> [Stated problem a]:
List every line of the records that contains the string "acciaccatura", reproducing each such line in full; the match is case-sensitive.
#### Source excerpt ####
Nice backhand! ha ha ha.

$1:
As an aside, my arguments don't really change even if we move from a legal standpoint. Some rights are simply more important than others. Rights to security (like getting water) are more important than access to legal systems, and so on. It's why I'm a major supporter of what JJ said; I honestly think the courts serve best to meet both legal and libertarian needs. The use of the legal system allows a way for us to balance those rights and serves as the best mechanism to ensure rights are maximized, since there is a body not just protecting those rights, but also ensuring those rights can be accessed. Further, it provides us a good record of how to handle things, while not setting anything in stone.


I would say it depends on the level of infringement of those rigths (and I guess this is tacit support for the approach you and JJ support). For instance, imagine if the right to be free from sexual orientation discrimination was absolute over the right to free association--then you could be in violation for refusing to marry a gay person, even if you were straight. A rather ridiculous reductio ad absurdum, but I had fun doing it!

$1:
This specific case I don't have much to say on, but I did have issue with how arguments used here expanded it to include the market as a whole. Most of my responses have had to do with how the arguments have expanded from the taxi case to how discrimination should be an allowed practice in the marketplace. Personally, since I support more open markets, I think that's a problem on an economic level, aside from the rights issues that I think we agree on (feel free to correct me here).


yes, I agree.

But I'd also offer the caveat that discrimination is not illegal. Discrimination against certain, listed groups is illegal. With respect to the gay struggle for rights, a lot of it was about getting sexual orientation on that list.

Discrimination is a fundamental human trait--our intuitive minds categorize things and offer up emotions and hunches based on that. The thing is that our intuitive minds are very often wrong. (Read Daniel Kahneman's amazing book "Thinking Fast and Slow" for an evidentiary review).


$1:
I agree the gay movement is a lot more in your face, but I have a feeling it's because the movement is at the cusp of being able to go for the throat of a lot of the remaining issues facing the community. The TWU... I just don't know. I have a feeling the courts will side with the TWU in that situation, because those law students have the same capacity to practice law. And the limitations it places impacts everyone for an institution with "membership" anyways (since it sounds like a no blowjob, no anal, no gay sex, no pre-marital hankypanky kind of thing, which I weep for those students over, haha).


yeah, it could be I'm just getting old. I was a gay rights "early adopter." Now that there's all this street cred in being gay and you can't swing a fish without hitting one of your friends coming out of the closet, I need a new cause. ha ha ha.
####
> [Stated problem b]:
Pick up the forum discussion on rights and discrimination above and continue it from its final sentence.
#### Material for this exercise ####
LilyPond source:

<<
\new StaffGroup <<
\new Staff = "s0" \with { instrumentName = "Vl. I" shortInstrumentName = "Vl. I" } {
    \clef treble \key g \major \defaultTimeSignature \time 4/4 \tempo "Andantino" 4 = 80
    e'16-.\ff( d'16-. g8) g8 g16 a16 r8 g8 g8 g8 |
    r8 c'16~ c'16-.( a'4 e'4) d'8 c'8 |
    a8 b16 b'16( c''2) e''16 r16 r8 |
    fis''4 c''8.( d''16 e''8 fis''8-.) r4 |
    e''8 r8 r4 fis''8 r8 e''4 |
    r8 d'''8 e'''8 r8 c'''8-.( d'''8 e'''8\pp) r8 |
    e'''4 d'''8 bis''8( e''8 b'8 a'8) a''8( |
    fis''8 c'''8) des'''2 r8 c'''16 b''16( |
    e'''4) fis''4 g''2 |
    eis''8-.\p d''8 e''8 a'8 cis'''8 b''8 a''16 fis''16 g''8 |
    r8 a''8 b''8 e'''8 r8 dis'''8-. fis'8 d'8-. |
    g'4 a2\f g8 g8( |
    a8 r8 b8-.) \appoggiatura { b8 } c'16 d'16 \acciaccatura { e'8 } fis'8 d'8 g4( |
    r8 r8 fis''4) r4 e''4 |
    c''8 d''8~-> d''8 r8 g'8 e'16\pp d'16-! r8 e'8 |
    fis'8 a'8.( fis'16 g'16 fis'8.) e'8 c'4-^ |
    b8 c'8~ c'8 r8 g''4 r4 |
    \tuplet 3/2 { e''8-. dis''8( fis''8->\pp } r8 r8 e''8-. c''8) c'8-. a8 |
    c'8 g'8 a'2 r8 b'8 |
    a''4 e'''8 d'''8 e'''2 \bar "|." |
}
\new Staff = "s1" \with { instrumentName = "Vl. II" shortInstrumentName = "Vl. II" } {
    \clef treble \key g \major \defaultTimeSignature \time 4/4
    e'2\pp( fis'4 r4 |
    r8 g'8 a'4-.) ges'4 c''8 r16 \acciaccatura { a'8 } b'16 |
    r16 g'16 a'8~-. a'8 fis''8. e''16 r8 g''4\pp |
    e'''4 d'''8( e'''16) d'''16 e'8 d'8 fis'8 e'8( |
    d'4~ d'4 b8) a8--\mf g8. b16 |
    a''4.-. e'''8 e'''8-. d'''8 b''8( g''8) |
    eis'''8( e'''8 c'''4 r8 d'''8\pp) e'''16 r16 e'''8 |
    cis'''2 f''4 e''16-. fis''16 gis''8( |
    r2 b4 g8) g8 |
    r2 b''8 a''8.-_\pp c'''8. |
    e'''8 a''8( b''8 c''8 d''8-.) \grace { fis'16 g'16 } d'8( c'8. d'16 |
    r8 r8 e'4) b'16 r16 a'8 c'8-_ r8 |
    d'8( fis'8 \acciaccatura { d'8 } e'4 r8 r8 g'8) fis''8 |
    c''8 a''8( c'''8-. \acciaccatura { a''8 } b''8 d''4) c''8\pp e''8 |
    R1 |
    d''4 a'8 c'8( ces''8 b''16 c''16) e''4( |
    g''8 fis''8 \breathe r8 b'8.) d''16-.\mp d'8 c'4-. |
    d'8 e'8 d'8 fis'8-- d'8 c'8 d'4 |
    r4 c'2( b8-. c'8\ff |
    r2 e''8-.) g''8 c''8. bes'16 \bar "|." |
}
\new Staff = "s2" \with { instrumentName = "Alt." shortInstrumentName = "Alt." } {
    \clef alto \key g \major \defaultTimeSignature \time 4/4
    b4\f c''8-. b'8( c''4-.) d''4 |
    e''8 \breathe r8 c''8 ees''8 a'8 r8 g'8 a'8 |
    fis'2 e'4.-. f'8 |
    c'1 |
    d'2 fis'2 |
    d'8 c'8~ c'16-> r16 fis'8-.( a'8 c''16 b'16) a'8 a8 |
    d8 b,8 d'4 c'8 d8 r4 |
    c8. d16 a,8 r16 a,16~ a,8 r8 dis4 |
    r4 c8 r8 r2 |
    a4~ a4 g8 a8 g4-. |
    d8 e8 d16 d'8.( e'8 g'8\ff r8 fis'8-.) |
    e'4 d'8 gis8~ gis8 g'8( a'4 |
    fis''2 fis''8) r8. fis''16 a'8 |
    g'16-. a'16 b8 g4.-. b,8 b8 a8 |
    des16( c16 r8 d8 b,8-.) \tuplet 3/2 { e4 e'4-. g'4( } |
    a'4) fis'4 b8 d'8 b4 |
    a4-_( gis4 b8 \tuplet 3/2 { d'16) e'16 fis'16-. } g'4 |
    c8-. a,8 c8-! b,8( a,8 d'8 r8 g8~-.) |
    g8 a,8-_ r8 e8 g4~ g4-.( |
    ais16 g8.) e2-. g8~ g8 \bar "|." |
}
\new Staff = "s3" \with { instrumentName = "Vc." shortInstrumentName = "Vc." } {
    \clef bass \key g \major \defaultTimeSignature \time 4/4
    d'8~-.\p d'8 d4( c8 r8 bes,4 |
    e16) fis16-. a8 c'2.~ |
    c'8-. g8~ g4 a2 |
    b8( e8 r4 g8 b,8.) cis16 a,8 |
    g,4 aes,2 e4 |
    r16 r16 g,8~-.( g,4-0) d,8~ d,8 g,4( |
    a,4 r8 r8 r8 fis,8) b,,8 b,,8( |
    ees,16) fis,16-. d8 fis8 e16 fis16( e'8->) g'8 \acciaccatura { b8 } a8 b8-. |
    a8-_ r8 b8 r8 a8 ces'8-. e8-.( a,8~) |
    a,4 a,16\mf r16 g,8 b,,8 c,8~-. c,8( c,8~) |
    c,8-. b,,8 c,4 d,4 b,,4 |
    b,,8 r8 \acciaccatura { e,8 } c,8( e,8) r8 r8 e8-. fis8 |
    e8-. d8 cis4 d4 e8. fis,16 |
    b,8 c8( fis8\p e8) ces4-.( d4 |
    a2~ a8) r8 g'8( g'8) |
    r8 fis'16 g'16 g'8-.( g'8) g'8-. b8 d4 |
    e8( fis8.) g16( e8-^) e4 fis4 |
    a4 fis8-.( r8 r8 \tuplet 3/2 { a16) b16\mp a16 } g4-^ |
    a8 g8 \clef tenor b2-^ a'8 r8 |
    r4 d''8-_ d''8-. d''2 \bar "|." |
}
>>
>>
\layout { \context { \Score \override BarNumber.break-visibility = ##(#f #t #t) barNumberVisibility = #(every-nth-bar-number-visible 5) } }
####
> [Response a]:
    a8 r8 b8-.) \appoggiatura { b8 } c'16 d'16 \acciaccatura { e'8 } fis'8 d'8 g4( |
    r8 g'8 a'4-.) ges'4 c''8 r16 \acciaccatura { a'8 } b'16 |
    d'8( fis'8 \acciaccatura { d'8 } e'4 r8 r8 g'8) fis''8 |
    c''8 a''8( c'''8-. \acciaccatura { a''8 } b''8 d''4) c''8\pp e''8 |
    ees,16) fis,16-. d8 fis8 e16 fis16( e'8->) g'8 \acciaccatura { b8 } a8 b8-. |
    b,,8 r8 \acciaccatura { e,8 } c,8( e,8) r8 r8 e8-. fis8 |

> [Response b]:
Things have sure gotten better. I grew up in a pretty rough neighbourhood. The one gay bar in town was very discreet, but some of the boys used to wait until closing and then beat the living shit out of anyone who walked out of there. Cops wouldn't do anything, and most of them wouldn't complain anyways because they were in the closet.


$1:
I know it entails more, but in this situation the relevant portion seemed largely the capacity to allow less limited non-association. While that right still exists, I think it's possible this is such a minor reduction of that right for such a large one in regards to the right of equality that it should fall on the side of those being discriminated. Plus, I think the Civil Rights Act being enacted kind of demonstrates that line of thinking; allowing wide-spread discrimination on non-optional characteristics for entirely personal reasons on the part of another group seems more an individual and societal harm on the whole.

I view it largely as a sort of de facto institutionalized anti-libertarianism. When its allowed to happen, it provides the capacity for people to broach and expand their own private rights, beliefs and practices over others, which I view as a greater loss of liberty than simply telling people that, while they can practice that, they shouldn't enforce it on others. On the balance, everyone being treated equal and the results of life coming from one's own actions seems to be the greater move towards liberty. A more open and free society is better in my view.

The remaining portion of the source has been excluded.